Tuesday, January 18, 2011
good bye forever
I don’t understand why every time I see a picture of you, my heart stops and you take my breath away. Each time. I’m not supposed to feel this way about you anymore, I’m not. It’s been two years since you left me but it seems you still have a part of my heart. I don’t know if you even think about me every once in a while or feel something whenever you see my face. Part of me hopes you do, which is bad. I still have hope and I have been unaware of that or simply been trying hard to avoid that fact.
We met in the year of 2008. The first time I saw him I knew he was going to be my first love. We’d talk every day and spend hours behind the computer. I wanted to know every thing about him. I wanted him to know every thing about me. I wanted him, all to myself. Whenever he would call, my heart would scream of joy and suddenly all my troubles went away.

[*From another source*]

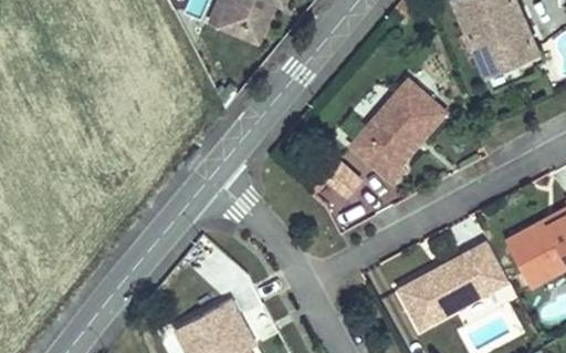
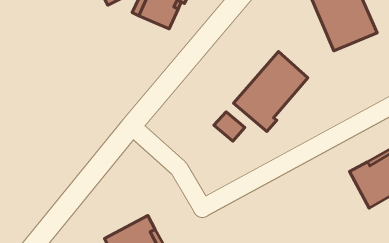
building: [395,240,507,331] -> none

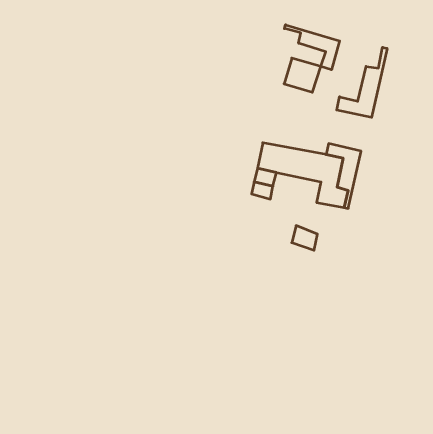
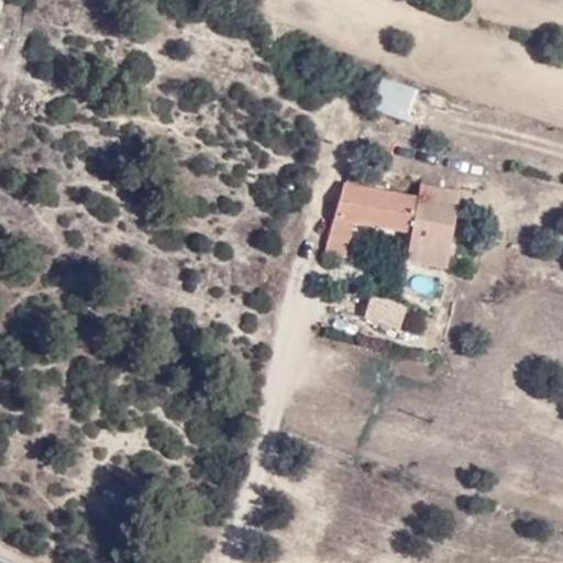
building: [284,25,340,70] -> none
building: [337,47,387,117] -> none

Our love was beautiful and lasted for about three months. But it only took a couple of weeks for me to fall head over heels in love. I fell so hard but he wasn’t there to catch me. That’s all I wanted, to be caught and he failed to do just that. My heart got destroyed. I couldn’t eat or sleep. Just the thought of him made me burst into tears. I swear I’ve cried a river.
I had a hard time with accepting the break up. Part of me could not believe that he could just leave me there to bleed with my broken heart. I’d spend hours and hours thinking on what I possibly did wrong, or maybe it was something I said. It took months for me to come to my senses. But it happened. I told myself I am not going to spend any more time crying or feeling depressed over this guy because it is a waste of time!
And so the naïve girl died.
I know I deserve so much better, and you’ve told me before. But now I finally believe it. I hope true love finds you, and that you’ll be able to put down your walls one day to finally experience how it feels like to truly love someone. Then maybe you will know how I’ve loved you. I’m writing this because I want this off my chest for good and to permanently forget about the thought of us ever getting back together.
So this is my heart telling you good bye forever.